If the T cells in the transplanted organ begin to produce
granzyme B, the amino acids break away from the nanoparticles, releasing the
fluorescent molecules attached to their tips. Those molecules are small enough
to be processed through the kidneys and can be detected in the patient’s urine.
Pathologists Play Crucial Role on Transplant Teams
Anatomical pathologists (histopathologists in the UK) are key
members of transplant teams for many reasons, including their ability to assess
biopsies. The current method for detecting organ transplant rejection involves
needle biopsies. It is considered the gold standard.
However, according to a paper published in the International
Journal of Organ Transplantation Medicine: “Although imaging studies
and laboratory findings are important and helpful in monitoring of the
transplanted liver, in many circumstances they are not sensitive enough. For
conditions such as rejection of the transplant, liver histology remains the
gold-standard test for the diagnosis of allograft dysfunction. Therefore,
histopathologic assessments of allograft liver
biopsies have an important role in managing patients who have undergone liver
transplantation.”
There are two main problems with needle biopsies. The first,
as mentioned above, is that they don’t always catch the rejection soon enough.
The second is that the needle may cause damage to the transplanted organ.
And, according to Kwong, even though biopsies are the gold
standard, the results represent one moment in time. “The biopsy is not
predictive. It’s a static snapshot. It’s like looking at a photo of people in
mid-jump. You don’t know if they’re on their way up or on their way down. With
a biopsy, you don’t know whether rejection is progressing or regressing.”

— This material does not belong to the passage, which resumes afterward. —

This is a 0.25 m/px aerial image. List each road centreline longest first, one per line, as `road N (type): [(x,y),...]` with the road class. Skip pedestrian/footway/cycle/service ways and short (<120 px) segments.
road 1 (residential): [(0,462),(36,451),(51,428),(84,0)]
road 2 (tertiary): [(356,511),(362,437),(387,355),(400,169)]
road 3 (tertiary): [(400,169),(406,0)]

Future Directions of Emory’s Research
The research conducted by Adams and Kwong, et al, is in its
early stages, and the new technology they created won’t be ready to be used on patients
for some time. Nevertheless, there’s reason to be excited.
Nanoparticles are not nearly as invasive as a needle biopsy.
Thus, risk of infection or damaging the transplanted organ is much lower. And Emory’s
technology would allow for much earlier detection, as well as giving clinicians
a better way to adjust the dose of immunosuppressant drugs the patient takes.
“Adjusting the dose is very difficult but very important
because heavy immunosuppression increases occurrence of infections and patients
who receive it also get cancer more often,” said Kwong. The new technology
provides a method of measuring biological activity rates, which would give
clinicians a clearer picture of what’s happening.
The Emory team’s plan is to enhance the new sensors to
detect at least one other major cause of transplant rejection—antibodies. When
a patient’s body rejects a transplanted organ, it produces antibodies to
neutralize what it sees as a foreign entity.
“Antibodies kill their target cells through similar types of
enzymes. In the future, we envision a single sensor to detect both types of
rejection,” said Kwong.
Adams adds, “This method could be adapted to tease out
multiple problems like rejection, infection, or injury to the transplanted
organ. The treatments for all of those are different, so we could select the
proper treatment or combination of treatments and also use the test to measure
how effective treatment is.”
This line of research at Emory University demonstrates how
expanding knowledge in a variety of fields can be combined in new ways. As this
happens, medical laboratories not only get new biomarkers that can be
clinically useful without the need for invasive procedures like needle biopsies,
but these same biomarkers can guide the selection of more effective therapies.